Stored data

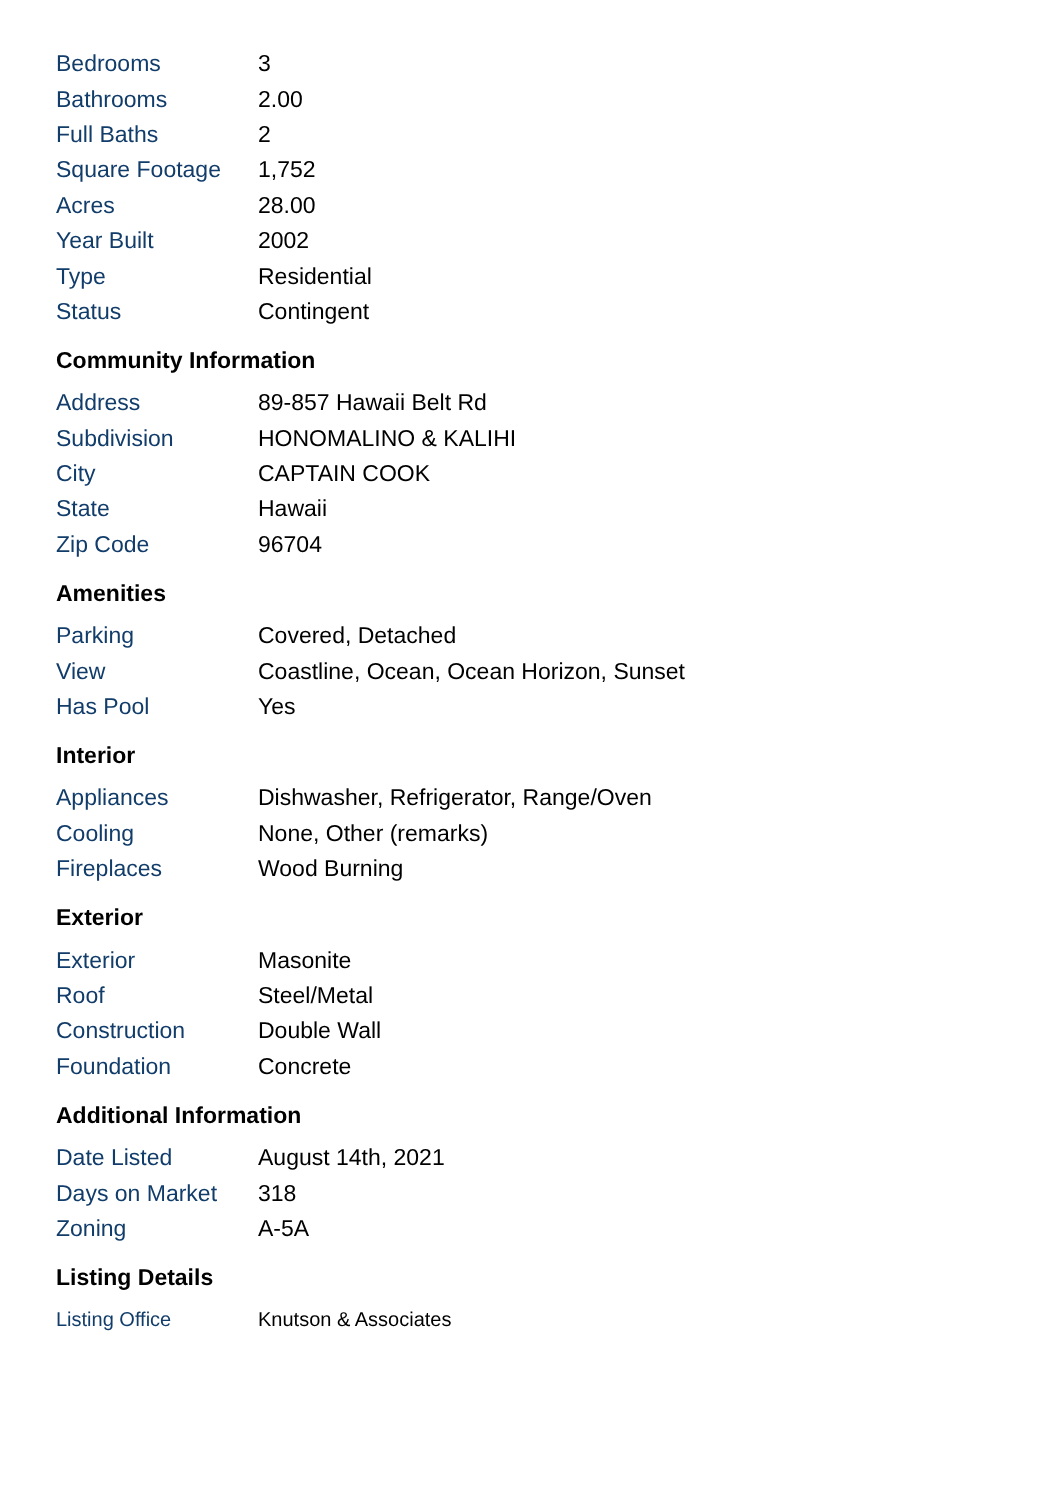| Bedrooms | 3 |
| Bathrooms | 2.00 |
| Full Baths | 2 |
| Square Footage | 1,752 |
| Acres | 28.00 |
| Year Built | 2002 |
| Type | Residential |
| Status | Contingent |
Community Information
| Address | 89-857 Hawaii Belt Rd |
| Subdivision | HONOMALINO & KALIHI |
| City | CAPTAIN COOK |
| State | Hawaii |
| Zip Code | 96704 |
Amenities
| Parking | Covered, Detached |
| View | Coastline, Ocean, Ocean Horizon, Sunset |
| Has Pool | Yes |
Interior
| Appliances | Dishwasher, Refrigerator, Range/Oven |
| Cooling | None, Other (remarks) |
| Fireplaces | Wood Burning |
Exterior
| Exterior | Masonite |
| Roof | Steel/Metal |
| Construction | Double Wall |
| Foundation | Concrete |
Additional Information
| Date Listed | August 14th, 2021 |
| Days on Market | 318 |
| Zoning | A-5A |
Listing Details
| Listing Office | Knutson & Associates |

--

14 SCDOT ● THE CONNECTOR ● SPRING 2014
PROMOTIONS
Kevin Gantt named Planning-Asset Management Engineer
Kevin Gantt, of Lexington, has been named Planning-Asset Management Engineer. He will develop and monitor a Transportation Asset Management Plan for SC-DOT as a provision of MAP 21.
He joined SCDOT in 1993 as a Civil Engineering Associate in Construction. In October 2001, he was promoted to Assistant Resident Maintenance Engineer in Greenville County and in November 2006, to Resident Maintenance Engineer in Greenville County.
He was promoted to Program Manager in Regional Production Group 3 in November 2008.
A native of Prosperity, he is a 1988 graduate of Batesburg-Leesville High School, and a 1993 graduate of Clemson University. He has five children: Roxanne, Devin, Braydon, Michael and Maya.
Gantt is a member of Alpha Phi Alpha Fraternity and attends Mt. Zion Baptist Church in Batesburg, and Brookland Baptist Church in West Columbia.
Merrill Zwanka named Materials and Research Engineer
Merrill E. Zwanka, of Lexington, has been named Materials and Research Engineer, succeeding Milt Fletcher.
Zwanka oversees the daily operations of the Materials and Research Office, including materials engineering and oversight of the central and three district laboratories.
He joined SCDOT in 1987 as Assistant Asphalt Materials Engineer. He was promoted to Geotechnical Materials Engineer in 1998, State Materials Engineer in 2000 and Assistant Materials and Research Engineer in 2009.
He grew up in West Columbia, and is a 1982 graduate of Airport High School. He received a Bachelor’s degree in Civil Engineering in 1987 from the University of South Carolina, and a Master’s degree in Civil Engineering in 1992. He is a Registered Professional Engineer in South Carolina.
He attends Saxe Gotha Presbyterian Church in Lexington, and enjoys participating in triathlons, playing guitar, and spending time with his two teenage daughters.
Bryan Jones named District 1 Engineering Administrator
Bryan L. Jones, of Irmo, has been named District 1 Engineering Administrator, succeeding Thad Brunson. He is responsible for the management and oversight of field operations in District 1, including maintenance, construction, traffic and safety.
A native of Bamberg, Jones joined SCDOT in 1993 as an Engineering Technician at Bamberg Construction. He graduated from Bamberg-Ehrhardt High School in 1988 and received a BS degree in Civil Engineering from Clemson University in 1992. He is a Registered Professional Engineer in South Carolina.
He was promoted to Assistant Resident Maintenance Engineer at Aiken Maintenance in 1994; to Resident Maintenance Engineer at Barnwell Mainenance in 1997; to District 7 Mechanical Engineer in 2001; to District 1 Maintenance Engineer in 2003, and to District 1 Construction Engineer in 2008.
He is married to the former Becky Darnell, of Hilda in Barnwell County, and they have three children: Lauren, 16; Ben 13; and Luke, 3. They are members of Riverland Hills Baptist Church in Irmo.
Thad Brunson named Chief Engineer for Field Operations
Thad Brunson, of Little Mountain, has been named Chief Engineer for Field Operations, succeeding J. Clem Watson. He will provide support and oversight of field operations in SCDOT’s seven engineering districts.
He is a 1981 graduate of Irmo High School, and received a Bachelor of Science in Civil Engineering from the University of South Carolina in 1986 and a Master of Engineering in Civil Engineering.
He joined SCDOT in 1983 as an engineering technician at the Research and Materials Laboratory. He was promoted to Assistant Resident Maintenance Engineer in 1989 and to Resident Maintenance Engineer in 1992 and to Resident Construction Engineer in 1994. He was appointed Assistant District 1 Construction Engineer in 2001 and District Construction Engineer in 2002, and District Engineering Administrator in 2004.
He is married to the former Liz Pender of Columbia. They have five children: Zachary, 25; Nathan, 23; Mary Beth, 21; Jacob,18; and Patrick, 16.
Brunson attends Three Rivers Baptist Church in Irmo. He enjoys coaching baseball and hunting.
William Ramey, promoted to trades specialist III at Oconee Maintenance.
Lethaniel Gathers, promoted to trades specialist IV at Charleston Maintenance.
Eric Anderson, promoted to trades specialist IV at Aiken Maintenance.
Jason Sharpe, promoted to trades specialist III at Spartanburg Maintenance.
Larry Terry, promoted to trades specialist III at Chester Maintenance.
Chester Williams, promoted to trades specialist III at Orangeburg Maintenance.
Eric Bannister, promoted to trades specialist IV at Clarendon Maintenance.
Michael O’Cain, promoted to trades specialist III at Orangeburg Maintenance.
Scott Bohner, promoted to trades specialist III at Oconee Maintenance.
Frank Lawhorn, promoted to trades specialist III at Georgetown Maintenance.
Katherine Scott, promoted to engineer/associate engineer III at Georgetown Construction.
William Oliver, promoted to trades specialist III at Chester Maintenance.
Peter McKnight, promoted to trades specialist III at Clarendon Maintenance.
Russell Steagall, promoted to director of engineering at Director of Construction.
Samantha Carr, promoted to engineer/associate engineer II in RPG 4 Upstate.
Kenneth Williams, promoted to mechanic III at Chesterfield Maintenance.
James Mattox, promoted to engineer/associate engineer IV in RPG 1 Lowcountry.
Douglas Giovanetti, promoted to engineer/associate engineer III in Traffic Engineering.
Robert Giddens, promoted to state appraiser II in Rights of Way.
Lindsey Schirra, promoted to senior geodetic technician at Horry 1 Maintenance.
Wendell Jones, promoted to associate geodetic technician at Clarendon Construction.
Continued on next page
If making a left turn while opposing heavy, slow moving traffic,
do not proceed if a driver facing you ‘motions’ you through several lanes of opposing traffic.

▸ **About this task**
Reproduce the lines above, beginning at the line with "He joined SCDOT in 1983" and stopping after the line with "James Mattox, promoted", exactly as they are.

▸ **Answer space**
He joined SCDOT in 1983 as an engineering technician at the Research and Materials Laboratory. He was promoted to Assistant Resident Maintenance Engineer in 1989 and to Resident Maintenance Engineer in 1992 and to Resident Construction Engineer in 1994. He was appointed Assistant District 1 Construction Engineer in 2001 and District Construction Engineer in 2002, and District Engineering Administrator in 2004.
He is married to the former Liz Pender of Columbia. They have five children: Zachary, 25; Nathan, 23; Mary Beth, 21; Jacob,18; and Patrick, 16.
Brunson attends Three Rivers Baptist Church in Irmo. He enjoys coaching baseball and hunting.
William Ramey, promoted to trades specialist III at Oconee Maintenance.
Lethaniel Gathers, promoted to trades specialist IV at Charleston Maintenance.
Eric Anderson, promoted to trades specialist IV at Aiken Maintenance.
Jason Sharpe, promoted to trades specialist III at Spartanburg Maintenance.
Larry Terry, promoted to trades specialist III at Chester Maintenance.
Chester Williams, promoted to trades specialist III at Orangeburg Maintenance.
Eric Bannister, promoted to trades specialist IV at Clarendon Maintenance.
Michael O’Cain, promoted to trades specialist III at Orangeburg Maintenance.
Scott Bohner, promoted to trades specialist III at Oconee Maintenance.
Frank Lawhorn, promoted to trades specialist III at Georgetown Maintenance.
Katherine Scott, promoted to engineer/associate engineer III at Georgetown Construction.
William Oliver, promoted to trades specialist III at Chester Maintenance.
Peter McKnight, promoted to trades specialist III at Clarendon Maintenance.
Russell Steagall, promoted to director of engineering at Director of Construction.
Samantha Carr, promoted to engineer/associate engineer II in RPG 4 Upstate.
Kenneth Williams, promoted to mechanic III at Chesterfield Maintenance.
James Mattox, promoted to engineer/associate engineer IV in RPG 1 Lowcountry.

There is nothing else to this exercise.